第3話 出資者の意向
帝都の尖塔の頂点を飾る、金に塗られた三日月の彫刻が地平の彼方に消えたころ――アスラン皇子は行軍の停止を命じた。親衛隊も傭兵もさすがに手際よく、夜の帳が完全に下りる前に、平原にはいくつもの天幕が立ち並び、炊事の煙が星空を翳らせることになった。
中でも特に大きい天幕が、アスラン皇子の寝所にして謁見の間だった。
戦場にあっては主君と臣下は食事を共にして絆を深めるのがカザール帝国の習い。元女奴隷のスィーラーンと異教徒にして異国人のバルトロも、それぞれ母后とイストリアの後ろ盾ゆえに、皇子と食卓を囲む光栄に与った。

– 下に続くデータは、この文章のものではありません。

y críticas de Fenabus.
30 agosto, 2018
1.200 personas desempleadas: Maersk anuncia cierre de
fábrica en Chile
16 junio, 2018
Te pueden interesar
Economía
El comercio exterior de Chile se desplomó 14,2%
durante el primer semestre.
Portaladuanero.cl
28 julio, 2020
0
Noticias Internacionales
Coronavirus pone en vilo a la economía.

「変装しての行軍は疲れただろう、スィーラーン。ここでは気兼ねせずに休むと良い」
「恐れ入ります、皇子殿下」
皇子が手ずから発酵乳を注いだ玉杯を受け取って、スィーラーンは控えめに微笑んだ。酸味とほのかな塩気は確かに疲れた身体に心地好く、食卓に並んだ炊き込み飯や羊の焼肉の味も申し分ない。

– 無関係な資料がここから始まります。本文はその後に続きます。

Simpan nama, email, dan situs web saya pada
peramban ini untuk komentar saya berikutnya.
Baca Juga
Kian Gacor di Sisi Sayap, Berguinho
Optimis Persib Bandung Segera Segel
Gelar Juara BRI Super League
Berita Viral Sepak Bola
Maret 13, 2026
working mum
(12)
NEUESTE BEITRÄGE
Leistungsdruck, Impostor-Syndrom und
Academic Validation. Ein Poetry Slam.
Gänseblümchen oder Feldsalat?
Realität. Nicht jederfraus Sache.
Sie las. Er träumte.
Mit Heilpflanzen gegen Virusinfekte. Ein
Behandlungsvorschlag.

「元首の子息殿も。そなたたちとは人目を気にせず話をしたかったのだ」
けれど、蝋燭の灯りに不穏に煌めく琥珀色の目を前にして、言われた通りに気を緩めることなどできそうになかった。
「はい。私のほうでも、祖国イストリアの意向を伝える機会を待ち望んでおりました」
バルトロの表情が硬いのも、足を組んで床に座る帝国式の食卓に慣れないからだけではないだろう。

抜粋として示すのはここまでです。